** Start Passage to read **

Las Vegas Metropolitan Police Department, Appellant, v. The Center for Investigative Reporting, Inc., a California Nonprofit Organization, Respondent.
OPINION
The Nevada Public Records Act (NPRA) requires governmental entities to make nonconfidential public records within their legal custody or control available to the public. NRS 239.010. If a governmental entity denies a public records request, the requester may seek a court order compelling production. NRS 239.011(1). If the requesting party prevails, the requester is entitled to attorney fees and costs. NRS 239.011(2). Here, we are asked to determine whether the requesting party prevails for purposes of an award of attorney fees and costs when the parties reach an agreement that affords the requesting party access to the requested records before the court enters a judgment on the merits. To answer that question, we adopt the catalyst theory. “Under the catalyst theory, attorney fees may be awarded even when litigation does not result in a judicial resolution if the defendant changes its behavior substantially because of, and in the manner sought by, the litigation.” Graham v. DaimlerChrysler Corp., 34 Cal.4th 553, 21 Cal.Rptr.3d 331, 101 P.3d 140, 144 (2004). Applying the catalyst theory here, we agree with the district court that respondent was entitled to reasonable attorney fees and costs under NRS 239.011(2). We therefore affirm.
FACTUAL AND PROCEDURAL BACKGROUND
In 1996, American rap artist Tupac Shakur was shot and killed at the intersection of Flamingo Road and Koval Lane in Las Vegas. The case is still an open investigation.
In December 2017, the Center for Investigative Reporting, Inc. (CIR) submitted a public records request to the Las Vegas Metropolitan Police Department (LVMPD) under the NPRA. CIR sought records related to Tupac's murder. One month later, when LVMPD still had not responded to the request, CIR followed up and pointed out that LVMPD had not complied with the NPRA's five-day period for responding to public records requests. LVMPD responded that same day and notified CIR that the public records request was forwarded to a Public Information Officer for follow-up. Twelve days later, CIR reached out again and notified the Office of Public Information that LVMPD was more than one month overdue in responding to the public records request under the NPRA. CIR did not receive a response.

** End Passage to read **

> What you should do
Repeat, word for word, the portion of the court opinion starting at "FACTUAL AND PROCEDURAL" and ending at "an open investigation.".

** Start Supplied records **

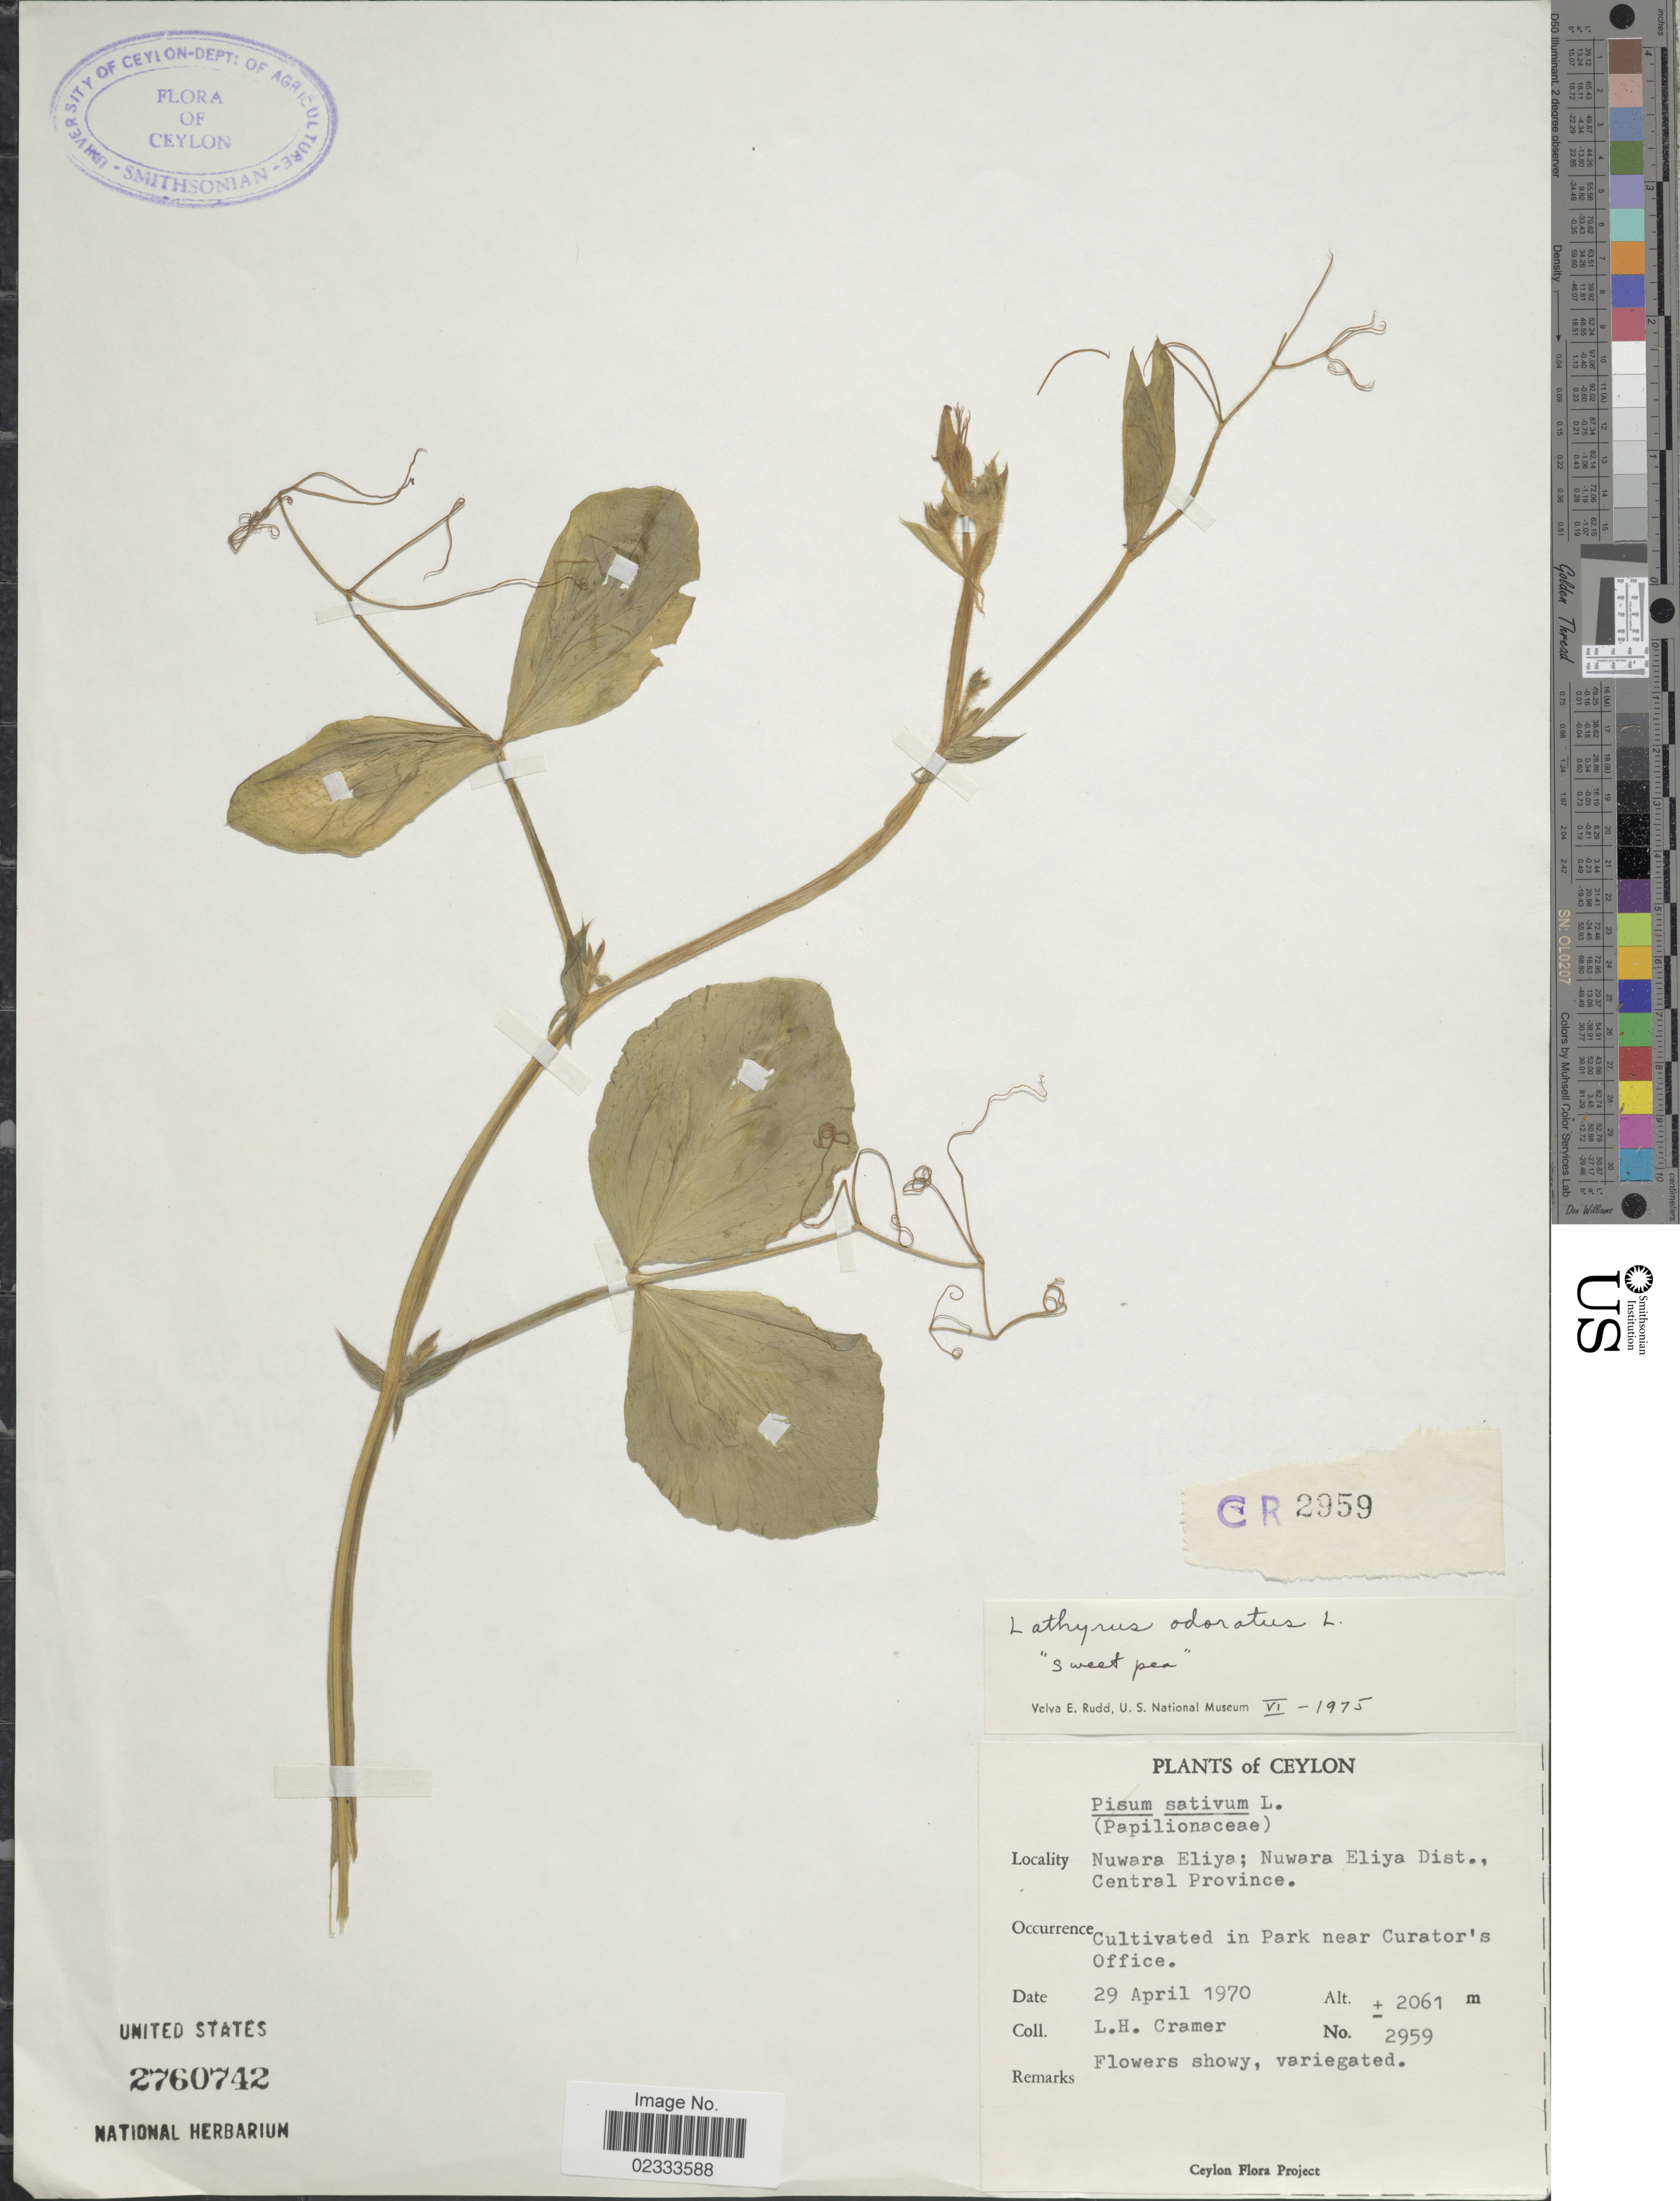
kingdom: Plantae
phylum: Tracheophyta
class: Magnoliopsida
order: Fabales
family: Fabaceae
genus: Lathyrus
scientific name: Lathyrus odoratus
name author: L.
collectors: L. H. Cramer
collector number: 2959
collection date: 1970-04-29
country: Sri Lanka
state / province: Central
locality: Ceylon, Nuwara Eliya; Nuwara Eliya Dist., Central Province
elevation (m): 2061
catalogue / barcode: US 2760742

** End Supplied records **

> Answer below
FACTUAL AND PROCEDURAL BACKGROUND
In 1996, American rap artist Tupac Shakur was shot and killed at the intersection of Flamingo Road and Koval Lane in Las Vegas. The case is still an open investigation.